- _EXCERPTED PASSAGE_:

Cluster computing

Saturday, July 22, 2023

Ha ha - my post would not publish because genuine IaC conflicts with Google's policies, cheers.

Friday, July 21, 2023

Considerations when using private endpoint for communication between Azure Application Gateway and Azure App Services.

An App Service has a public internet facing endpoint. An Application Gateway can communicate with an app service over a service endpoint which allows traffic from a specific subnet within an Azure Virtual Network to which the gateway is deployed and blocks everything else. Enabling the service endpoint in that subnet and setting an access restriction on the app service ensures that the communication is private and secure.

The above configuration can be achieved using various tools such as CLI, portal and SDK. A sample command would like this:

az webapp config access-restriction add --resource-group myRG --name myWebApp --rule-name AppGwSubnet --priority 200 --subnet mySubNetName --vnet-name myVnetName

The service endpoint helps to tag all the traffic leaving the subnet towards the app service to be tagged with the specific subnet id.

A similar effect can be achieved with an alternative that uses a private endpoint but there are a few things we need to establish first. We need to ensure that the application gateway can DNS resolve the private IP address in the backend pool and override the hostname in the http settings.

The Gateway caches the DNS lookup results, so if we use FQDNs and rely on the DNS lookup to get the private ip address, then we may need to restart the Application Gateway if the DNS update or link to Azure private DNS zone was done after the backend pool. The application gateway can be restarted by starting and stopping the instance such as with the commands shown below.

- _REQUIRED ACTIONS_:
a) Answer these questions from the post on Azure Application Gateway and App Services, one answer per line:
(i) What priority does the sample command give the access restriction rule?
(ii) What does the service endpoint tag the traffic leaving the subnet with?
(iii) Under what circumstances might the Application Gateway need a restart?
b) Pick up the post on Azure Application Gateway and App Services from the point where it stops.

- _DATASET RECORDS_:
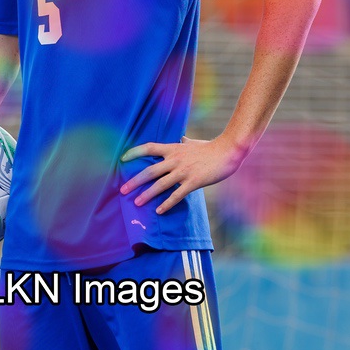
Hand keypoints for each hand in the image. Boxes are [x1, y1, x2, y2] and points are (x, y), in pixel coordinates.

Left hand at [120, 136, 244, 214]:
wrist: (227, 151)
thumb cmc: (210, 147)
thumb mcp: (193, 143)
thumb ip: (184, 143)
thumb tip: (182, 138)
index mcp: (173, 149)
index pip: (149, 148)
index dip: (134, 152)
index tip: (122, 159)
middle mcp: (175, 160)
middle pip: (150, 170)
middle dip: (135, 181)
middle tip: (123, 190)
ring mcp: (184, 171)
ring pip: (160, 184)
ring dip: (147, 194)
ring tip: (136, 203)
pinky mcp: (193, 182)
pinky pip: (177, 195)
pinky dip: (167, 203)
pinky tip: (159, 210)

- _ANSWERS GIVEN_:
a)
(i) 200.
(ii) The specific subnet id.
(iii) When FQDNs are used and the gateway relies on the DNS lookup for the private IP address, and the DNS update or link to the Azure private DNS zone was made after the backend pool.

b)
az network application-gateway stop --resource-group myRG --name myAppGw

az network application-gateway start --resource-group myRG --name myAppGw

Since it is customary for the resources to be succinctly described with an IaC code for deployment, the following section illustrates how to do that.

Wednesday, July 19, 2023

Previous articles in this regard have been discussing resolutions for shortcomings in the use of Infrastructure-as-a-code (IaC) in various scenarios. This section discusses the resolution for the case there are cascading resource locks.

Resources can be locked to prevent unexpected changes. A subscription, resource group or resource can be locked to prevent other users from accidentally deleting or modifying critical resources. The lock overrides any permissions the users may have. The lock level can be set to CannotDelete or ReadOnly with ReadOnly being more restrictive. Lock inheritance can be applied at a parent scope, all resources within that scope can then inherit the same lock. Some considerations still apply after locking. For example, a CannotDelete lock on a storage account does not prevent data within that account from being deleted. A read only lock on an application gateway prevents you from getting the backend health of the application gateway because it uses POST. Only Owner and User Access Administrator role members are granted access to Microsoft.Authorization/locks/* actions.

When the IaC is applied, it can be quite frustrating to find the resources locked in the public cloud and preventing the IaC actions to complete. For example, a resource might have a private endpoint which in turn might be associated with a DNS and have a private NIC card and these sub-resources might be locked that prevents the private endpoint from being deleted which in turns fails the IaC application. The resolution for the owner of the subscription is to delete the lock from the said resource via the Azure Portal or the command-line interface and then proceed to apply the locks. And iterate over the ‘apply’ and the ‘unlock’ steps until there are no further obstructions.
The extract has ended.